S’il soutient que le Parti conservateur « est le gouvernement en attente », il entend faire preuve de patience. « Ce n’est pas le temps d’avoir des élections. On doit se concentrer sur la santé et l’économie. On doit aider nos PME, qui sont en crise en ce moment », tranche M. O’Toole. « Mais on doit aussi être prêts », ajoute-t-il du même souffle.

Durant la dernière session, M. O’Toole affirme que son parti a bien rempli son rôle d’opposition officielle en talonnant le gouvernement Trudeau au sujet de l’obtention de tests rapides pour la COVID-19 ou encore en ce qui concerne l’élaboration d’un plan détaillé pour le déploiement du vaccin. « Je suis fier du travail de notre équipe pendant la session », a-t-il avancé, ajoutant que ses troupes avaient forcé le gouvernement Trudeau à refaire ses devoirs dans certains dossiers tout en proposant des solutions de rechange.

L’un des clous sur lesquels le Parti conservateur a beaucoup frappé durant les quatre derniers mois est la nature des relations entre le Canada et la Chine. M. O’Toole se défend d’en faire une « obsession », mais il affirme que le Canada doit se donner une politique étrangère plus ferme envers le régime communiste chinois.

« M. Trudeau est totalement déconnecté de la réalité en ce qui concerne la Chine », a dit M. O’Toole, qui croit que le Canada et ses alliés qui sont membres des Five Eyes (États-Unis, Grande-Bretagne, Australie et Nouvelle-Zélande) doivent se concerter pour faire contrepoids aux visées de la Chine. « On doit avoir une approche commune avec nos alliés » en écartant catégoriquement le géant chinois des télécommunications Huawei du déploiement de la technologie 5G sur le territoire canadien, à l’instar des autres alliés des Five Eyes, a-t-il donné à titre d’exemple.

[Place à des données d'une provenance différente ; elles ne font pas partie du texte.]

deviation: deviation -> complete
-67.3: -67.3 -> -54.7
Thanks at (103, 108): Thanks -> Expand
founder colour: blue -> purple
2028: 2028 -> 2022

C’est clair qu’on peut travailler avec nos alliés parce que la Chine est une menace maintenant et on doit avoir des politiques sérieuses et on doit défendre nos valeurs sur la scène internationale.

Erin O’Toole, chef du Parti conservateur

Au cours de la prochaine campagne électorale, M. O’Toole a promis que son parti présenterait un plan environnemental « crédible » qui permettra d’atteindre les cibles établies par l’Accord de Paris sur les changements climatiques et qui permettra aussi au Canada d’être carboneutre d’ici 2050.

M. O’Toole dit qu’il s’oppose toujours à la taxe fédérale sur le carbone du gouvernement Trudeau, qui augmentera de 15 $ la tonne par année à compter de 2023 pour atteindre 170 $ en 2030.

« Il y a une crise économique et une crise de confiance dans le secteur privé. Ce n’est pas le temps d’augmenter les taxes pour les Canadiens et les entreprises. Il faut avoir un plan pour la création de richesse pour relancer l’économie », a-t-il martelé. Il a aussi fait valoir que l’on pourrait réduire d’une manière importante les émissions de gaz à effet de serre en mettant au pas les 700 plus grands émetteurs au Canada, qui sont responsables de 33 % des émissions par année.